Oswald parecía meditabundo.
—¿Crees que mi hijo podría haber presenciado algún tipo de aparición? Mi difunto padre era propenso a ver espíritus. El don podría haberse saltado una generación.
—No he oído hablar de ningún grupo de espectros semejante —replicó Oswald—. Hay muchas historias acerca de los fantasmas de estos bosques. Mi amigo Rudi Wegner, con quien nos reuniremos en el castillo Drachenfels, conoce y me ha contado docenas de leyendas locales; pero esos monjes no me resultan familiares.
El barón von Mecklenberg profirió un bufido.
—En ese caso, conocéis vuestras propias leyendas menos de lo que deberíais, Ostland. Los monjes de Drachenfels son ampliamente recordados por nigromantes y cazadores de espíritus.
Karl-Franz supuso que Oswald se sintió incómodo a causa de los conocimientos del otro elector.
El barón arrojo lo que le quedaba de te en el fuego y prosiguió.
—Drachenfels mató a muchos durante su vida, y era un hechicero lo bastante bueno para hacer que su dominio sobre las víctimas perdurara después de que murieran.
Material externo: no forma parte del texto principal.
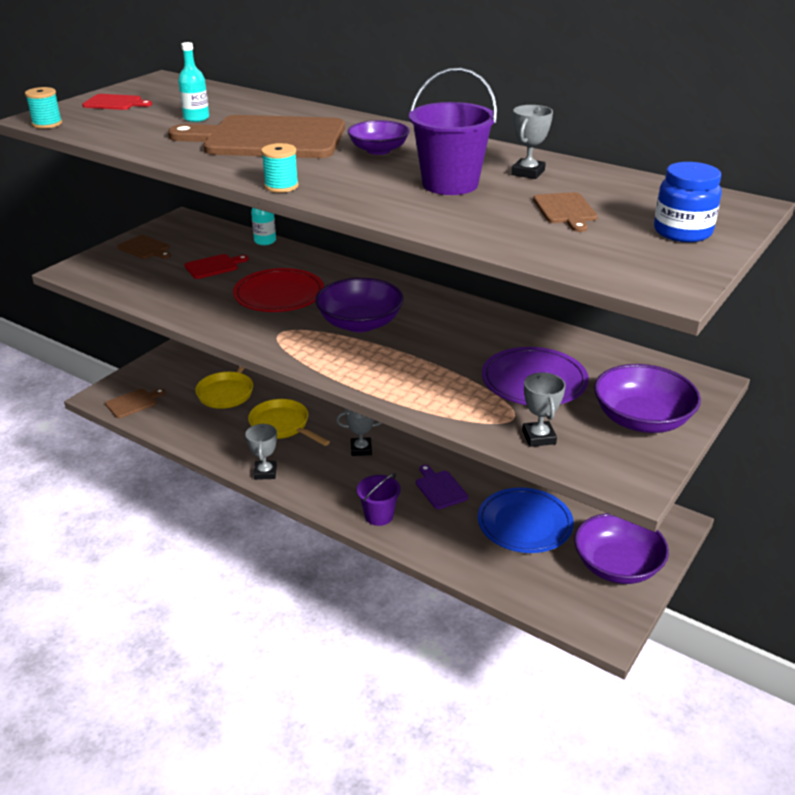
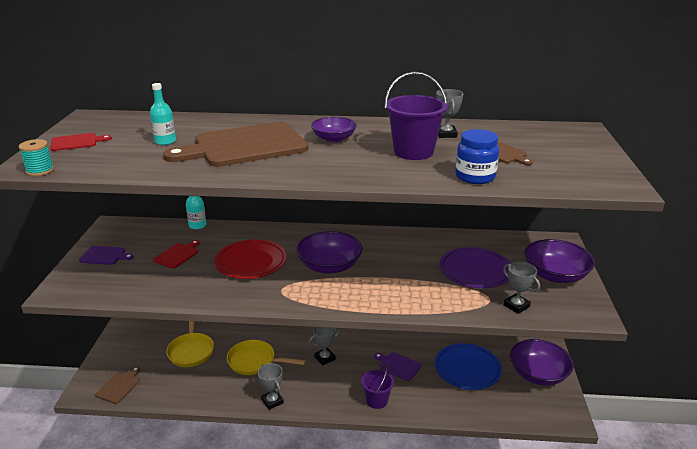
camera: 30 degrees left, 5 degrees down
(145, 248) = (104, 256): brown cutting board -> purple cutting board
(281, 186) = (307, 178): turquoise spool -> none
(682, 232) = (579, 152): blue jar -> blue jar (475, 177)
Los espíritus se reunían en torno a el y se convertían en sus esclavos. Algunos incluso se convirtieron en sus seguidores. Se dice que se los veía con hábitos como los que llevan los monjes. Se rumorea que incluso después de muerto su señor, se reunieron para formar una orden en el mundo de los espectros. Estamos viajando hacia la fortaleza de Drachenfels, y es evidente que las víctimas del Gran Hechicero viajan con nosotros.